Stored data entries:
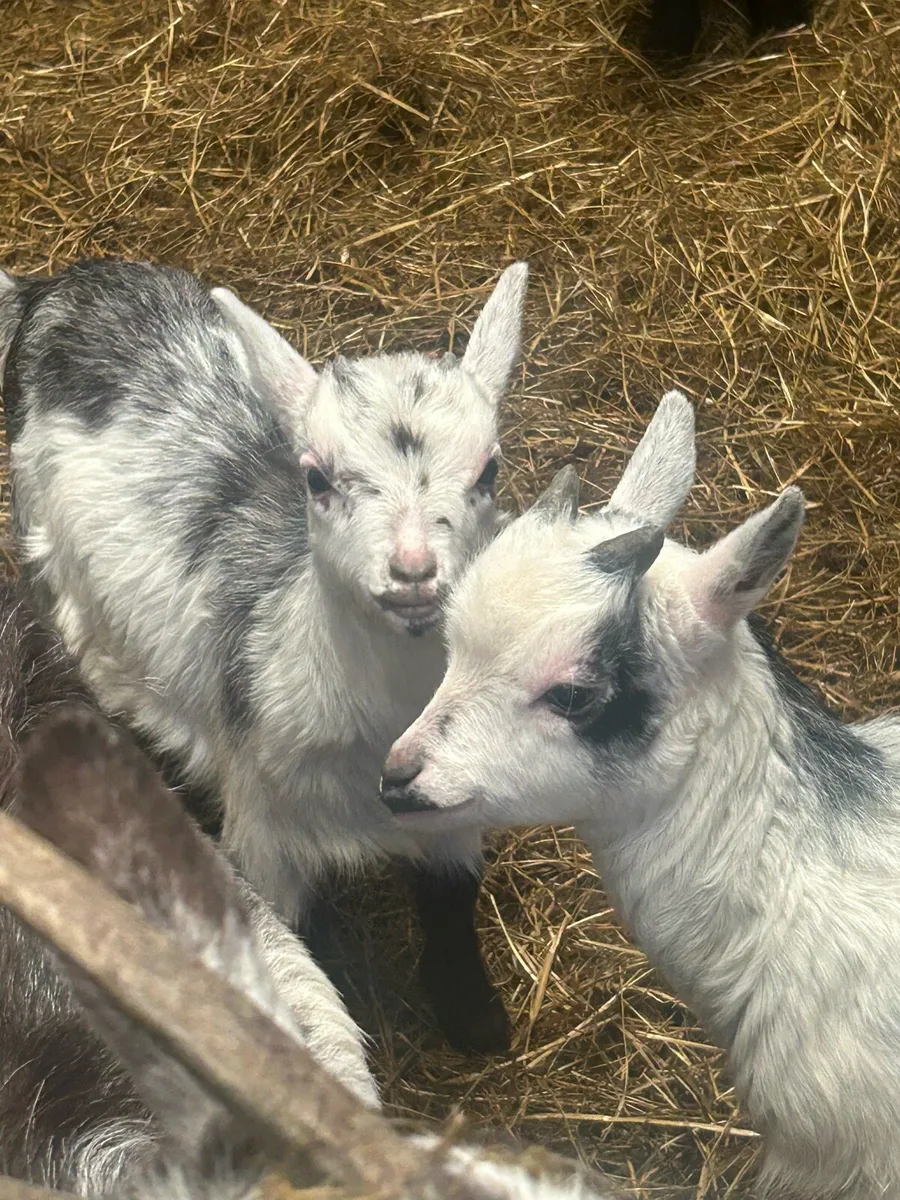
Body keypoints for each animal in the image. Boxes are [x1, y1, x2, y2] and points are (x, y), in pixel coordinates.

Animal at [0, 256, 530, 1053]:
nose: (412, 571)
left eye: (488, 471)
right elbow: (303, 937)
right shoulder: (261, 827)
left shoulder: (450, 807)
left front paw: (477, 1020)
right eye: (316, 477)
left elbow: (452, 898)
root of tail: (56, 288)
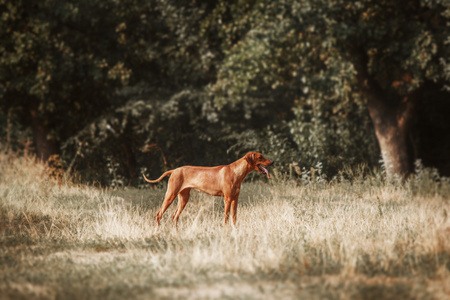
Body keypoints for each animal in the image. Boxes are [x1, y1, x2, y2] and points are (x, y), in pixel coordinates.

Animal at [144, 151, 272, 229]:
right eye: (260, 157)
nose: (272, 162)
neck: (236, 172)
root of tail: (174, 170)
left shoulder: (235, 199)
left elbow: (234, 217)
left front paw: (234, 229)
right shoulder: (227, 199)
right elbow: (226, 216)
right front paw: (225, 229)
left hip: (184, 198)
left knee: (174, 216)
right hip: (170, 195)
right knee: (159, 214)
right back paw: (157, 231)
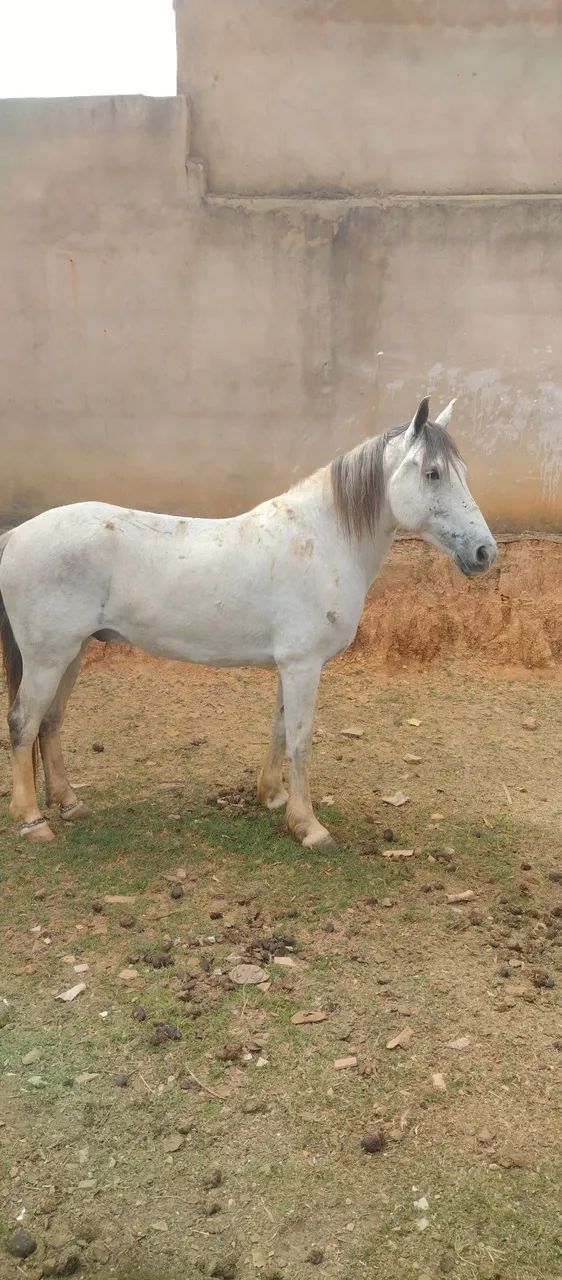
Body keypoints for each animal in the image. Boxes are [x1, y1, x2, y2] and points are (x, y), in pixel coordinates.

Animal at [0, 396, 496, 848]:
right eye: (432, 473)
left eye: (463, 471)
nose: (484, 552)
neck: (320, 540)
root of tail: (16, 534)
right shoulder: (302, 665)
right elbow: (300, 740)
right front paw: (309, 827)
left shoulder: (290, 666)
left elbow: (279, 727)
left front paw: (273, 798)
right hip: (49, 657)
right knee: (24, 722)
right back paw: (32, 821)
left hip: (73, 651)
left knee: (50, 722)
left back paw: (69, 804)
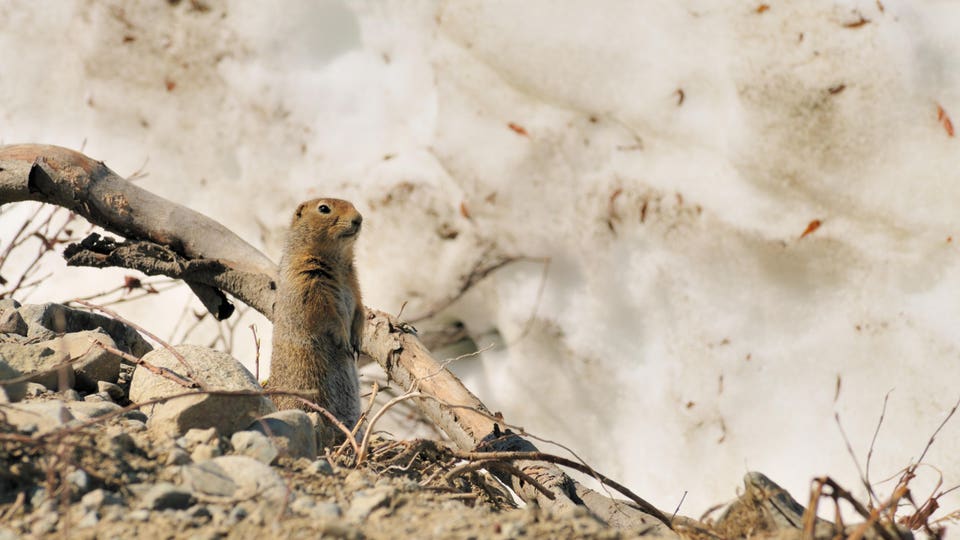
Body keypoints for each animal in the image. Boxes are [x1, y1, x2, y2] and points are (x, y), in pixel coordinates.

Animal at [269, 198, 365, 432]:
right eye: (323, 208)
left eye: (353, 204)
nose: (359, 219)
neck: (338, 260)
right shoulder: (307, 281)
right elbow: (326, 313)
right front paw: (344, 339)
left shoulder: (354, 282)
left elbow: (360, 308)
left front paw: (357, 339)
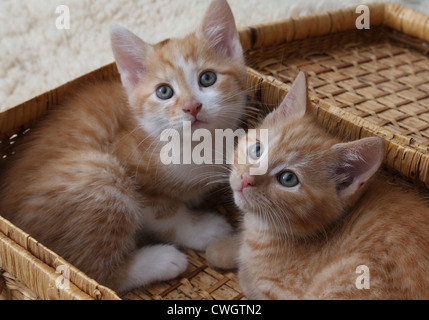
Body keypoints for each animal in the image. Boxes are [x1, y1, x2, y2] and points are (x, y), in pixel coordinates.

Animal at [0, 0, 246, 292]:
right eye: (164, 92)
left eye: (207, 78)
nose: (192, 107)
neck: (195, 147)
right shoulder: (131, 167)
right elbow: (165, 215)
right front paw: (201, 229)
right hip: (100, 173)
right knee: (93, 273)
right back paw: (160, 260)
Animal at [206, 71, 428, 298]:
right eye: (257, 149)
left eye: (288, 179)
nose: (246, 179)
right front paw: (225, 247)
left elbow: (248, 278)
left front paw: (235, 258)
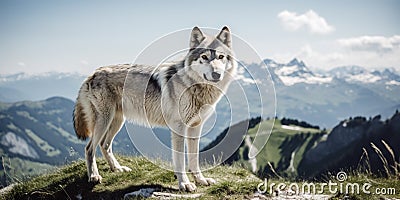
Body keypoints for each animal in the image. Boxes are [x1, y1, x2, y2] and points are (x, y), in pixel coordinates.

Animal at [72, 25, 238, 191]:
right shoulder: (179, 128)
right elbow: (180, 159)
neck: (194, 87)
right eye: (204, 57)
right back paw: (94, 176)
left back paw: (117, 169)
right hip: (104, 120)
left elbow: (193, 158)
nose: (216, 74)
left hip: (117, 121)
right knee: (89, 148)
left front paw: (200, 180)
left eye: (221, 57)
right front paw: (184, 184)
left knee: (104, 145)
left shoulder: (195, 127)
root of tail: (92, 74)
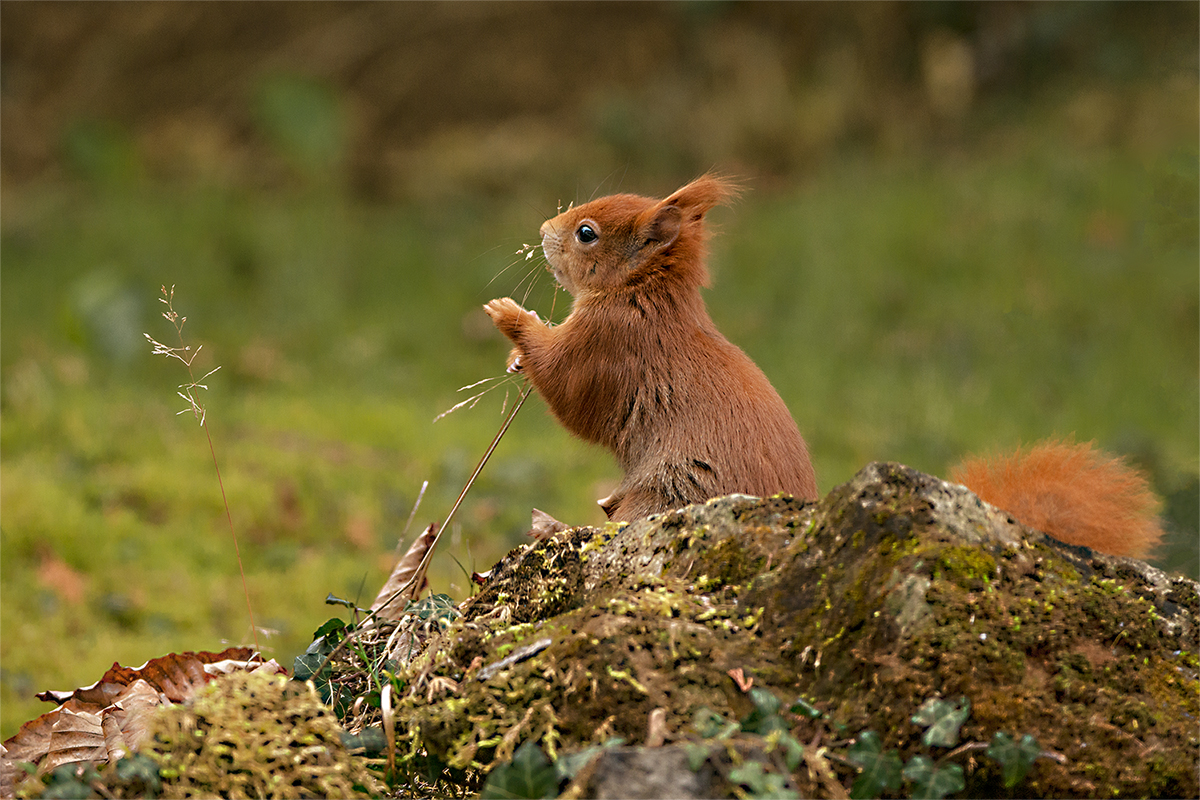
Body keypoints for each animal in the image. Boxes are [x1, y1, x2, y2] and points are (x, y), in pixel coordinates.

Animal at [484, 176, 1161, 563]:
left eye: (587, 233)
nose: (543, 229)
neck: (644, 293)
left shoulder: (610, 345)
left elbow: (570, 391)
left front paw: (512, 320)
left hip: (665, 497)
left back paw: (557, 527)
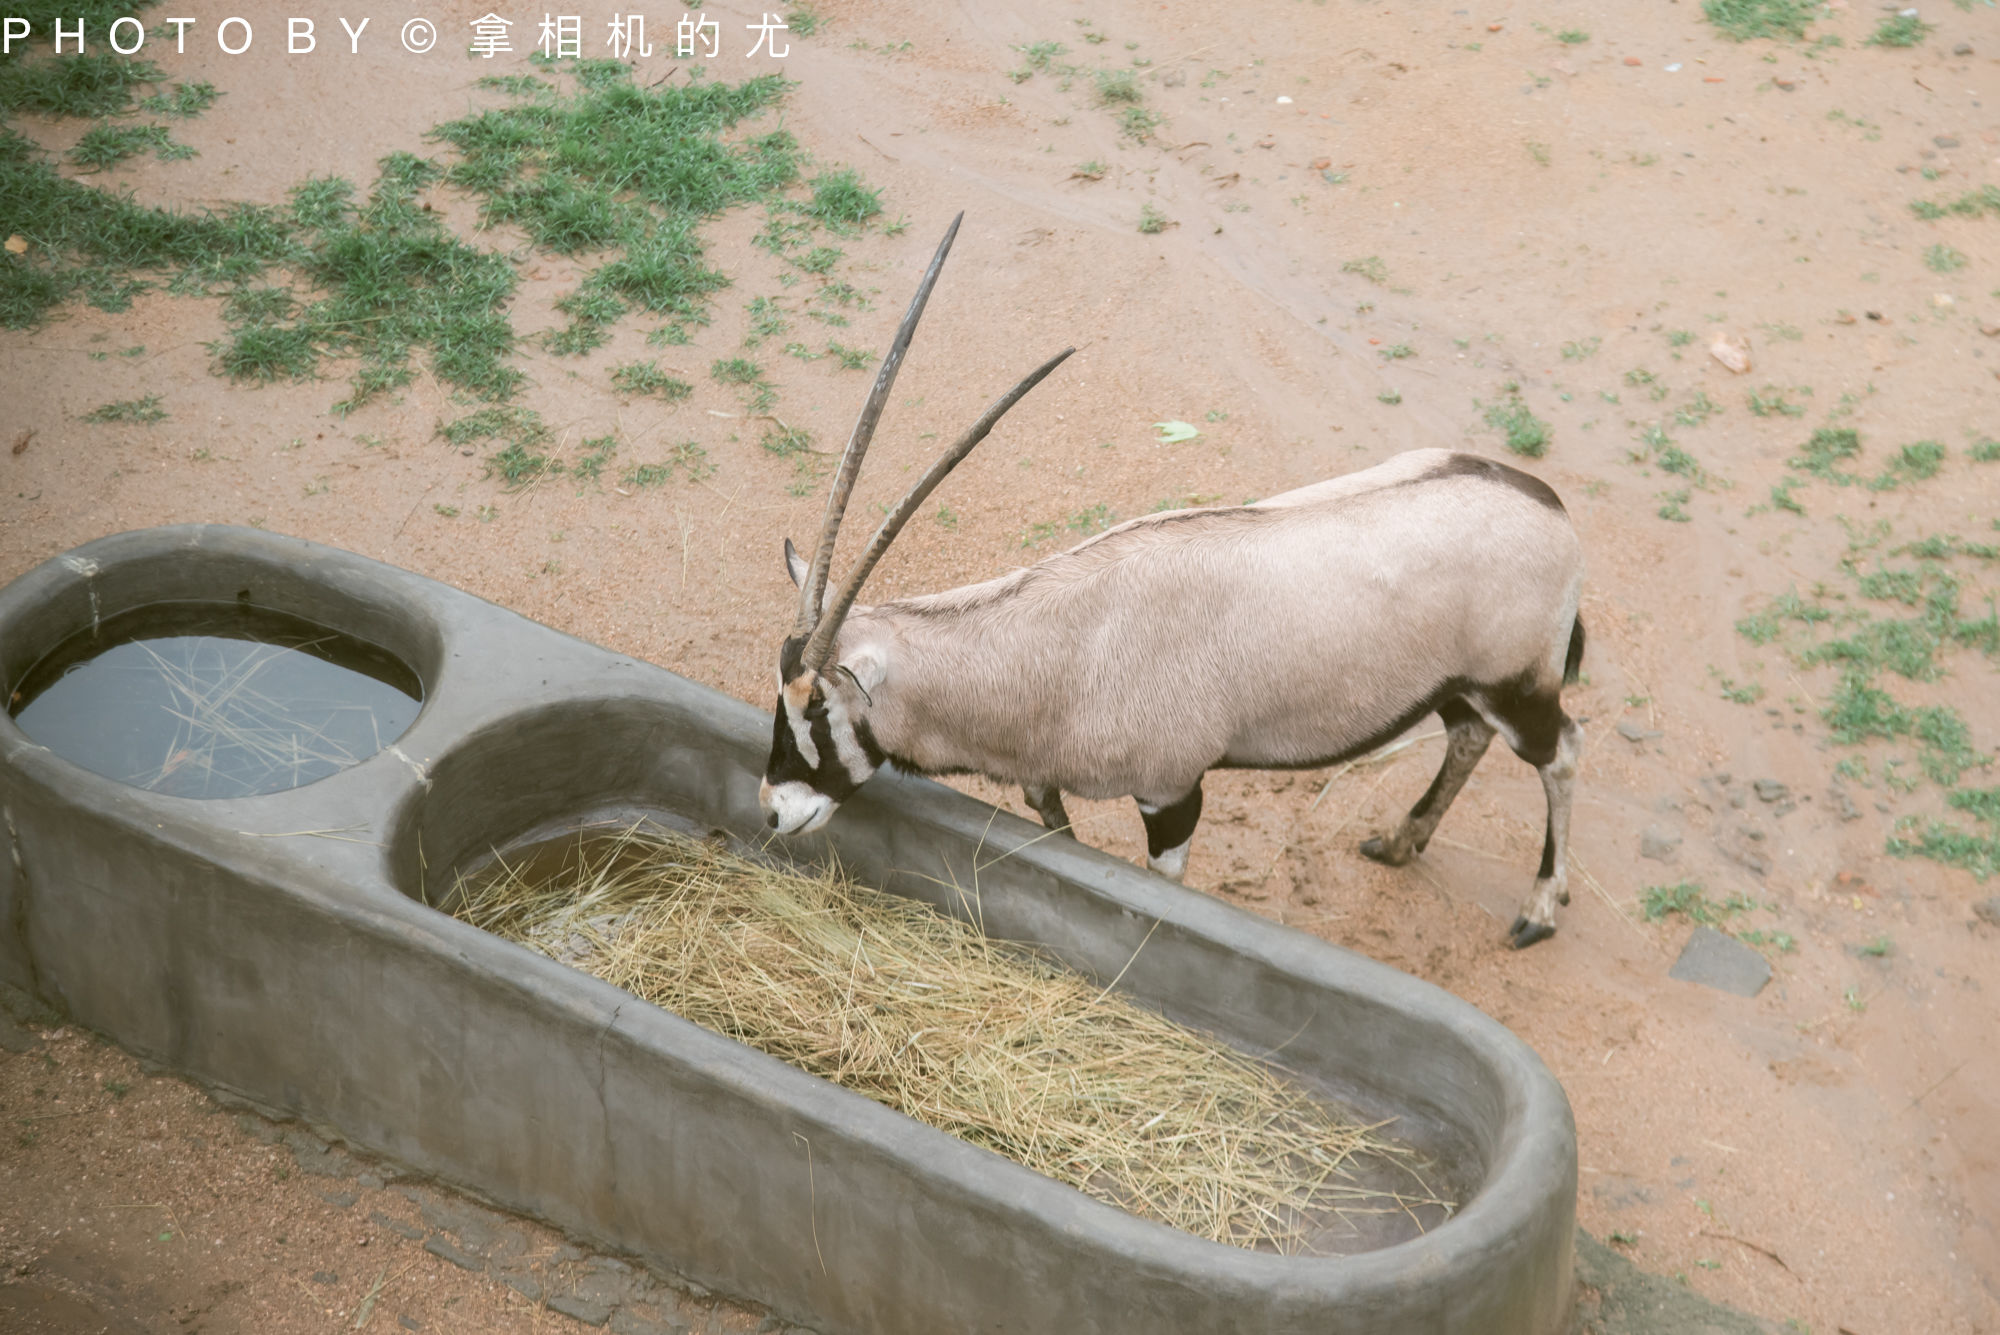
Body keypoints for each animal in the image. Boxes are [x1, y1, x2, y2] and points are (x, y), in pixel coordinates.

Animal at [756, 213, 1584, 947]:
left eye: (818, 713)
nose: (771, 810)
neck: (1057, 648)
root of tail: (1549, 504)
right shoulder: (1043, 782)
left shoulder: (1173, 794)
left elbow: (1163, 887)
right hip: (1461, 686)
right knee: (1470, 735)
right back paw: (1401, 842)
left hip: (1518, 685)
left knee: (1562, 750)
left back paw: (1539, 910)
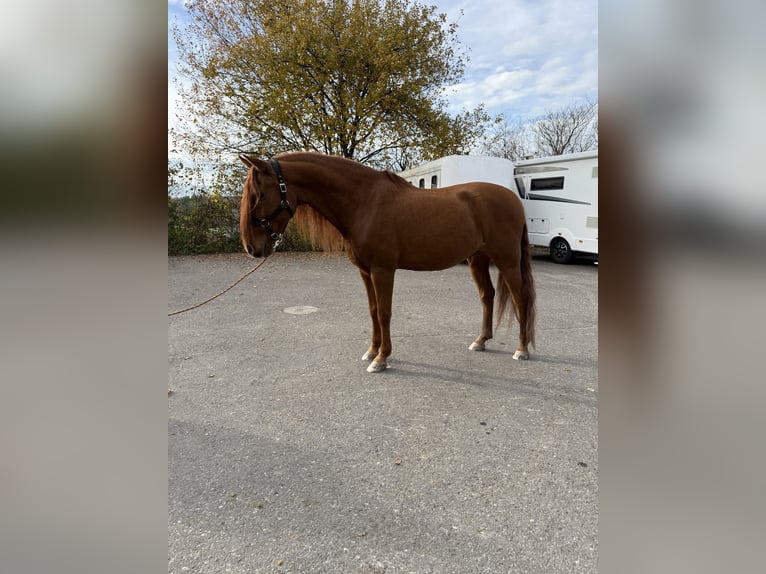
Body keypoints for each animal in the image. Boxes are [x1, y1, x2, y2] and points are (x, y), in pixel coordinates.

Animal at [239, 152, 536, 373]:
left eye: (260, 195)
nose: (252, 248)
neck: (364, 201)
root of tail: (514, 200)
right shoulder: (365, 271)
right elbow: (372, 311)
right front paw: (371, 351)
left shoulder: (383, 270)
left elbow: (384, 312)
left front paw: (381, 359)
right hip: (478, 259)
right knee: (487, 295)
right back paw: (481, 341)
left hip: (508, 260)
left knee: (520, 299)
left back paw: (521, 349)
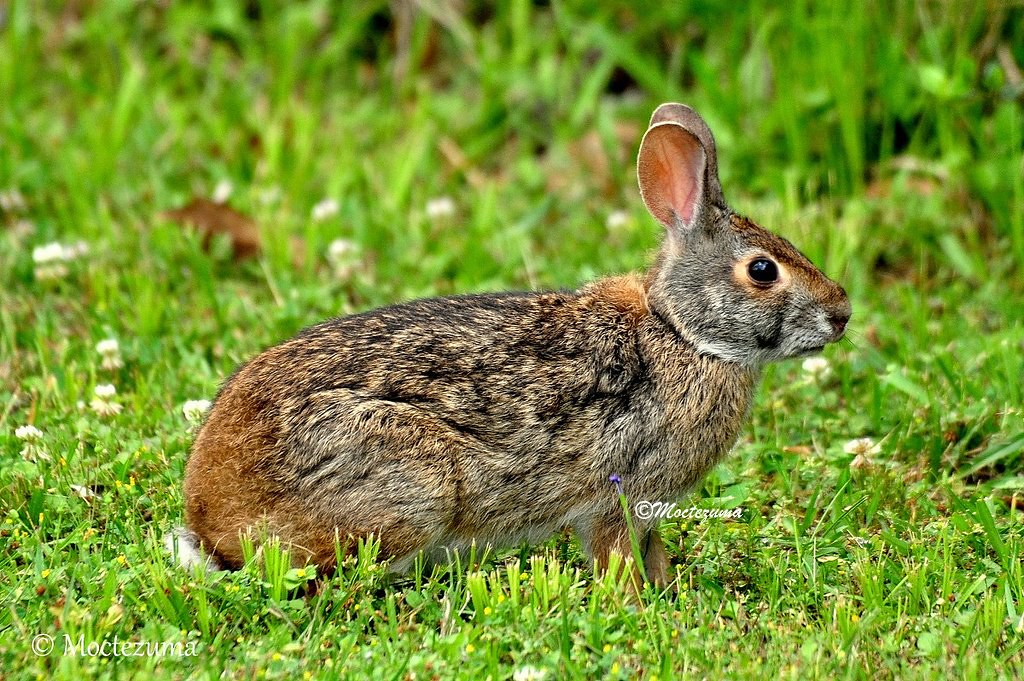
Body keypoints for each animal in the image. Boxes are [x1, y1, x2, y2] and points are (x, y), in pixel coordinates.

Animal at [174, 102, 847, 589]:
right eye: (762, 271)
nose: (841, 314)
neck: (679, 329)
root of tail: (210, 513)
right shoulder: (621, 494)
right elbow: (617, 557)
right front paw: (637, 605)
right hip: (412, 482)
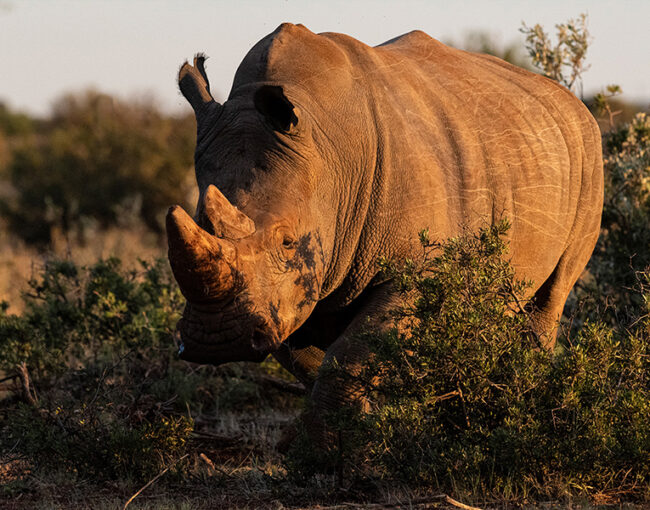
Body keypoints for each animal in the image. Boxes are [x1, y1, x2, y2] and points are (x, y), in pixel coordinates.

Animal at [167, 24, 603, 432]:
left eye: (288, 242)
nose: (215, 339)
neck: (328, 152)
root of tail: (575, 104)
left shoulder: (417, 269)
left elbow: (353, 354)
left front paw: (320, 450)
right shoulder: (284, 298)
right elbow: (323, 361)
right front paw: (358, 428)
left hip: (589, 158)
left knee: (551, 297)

→ **WORK REQUEST**
Please leave out the pictures as you reproduce the lines exactly, from the first line of the entries through the line containing "right back paw: (157, 231)".

→ **TASK RESULT**
Body keypoints for each animal in the image. Boxes are [x1, y1, x2, y2] and points are (x, y), in pixel coordinates.

Animal at [0, 256, 530, 1053]:
nose: (412, 571)
left eye: (488, 471)
right elbow: (303, 937)
right shoulder: (261, 827)
left shoulder: (450, 807)
left front paw: (477, 1020)
right eye: (316, 477)
left elbow: (452, 898)
root of tail: (56, 288)
Body keypoints for each animal in the image. Boxes are [x1, y1, x2, y2] and points are (x, y), in pixel coordinates.

Animal at [144, 151, 272, 229]:
right eye: (260, 157)
nose: (272, 162)
neck: (236, 172)
root of tail: (174, 170)
left shoulder: (235, 199)
left elbow: (234, 217)
left front paw: (234, 229)
right shoulder: (227, 199)
right elbow: (226, 216)
right front paw: (225, 229)
left hip: (184, 198)
left knee: (174, 216)
right hip: (170, 195)
right knee: (159, 214)
right back paw: (157, 231)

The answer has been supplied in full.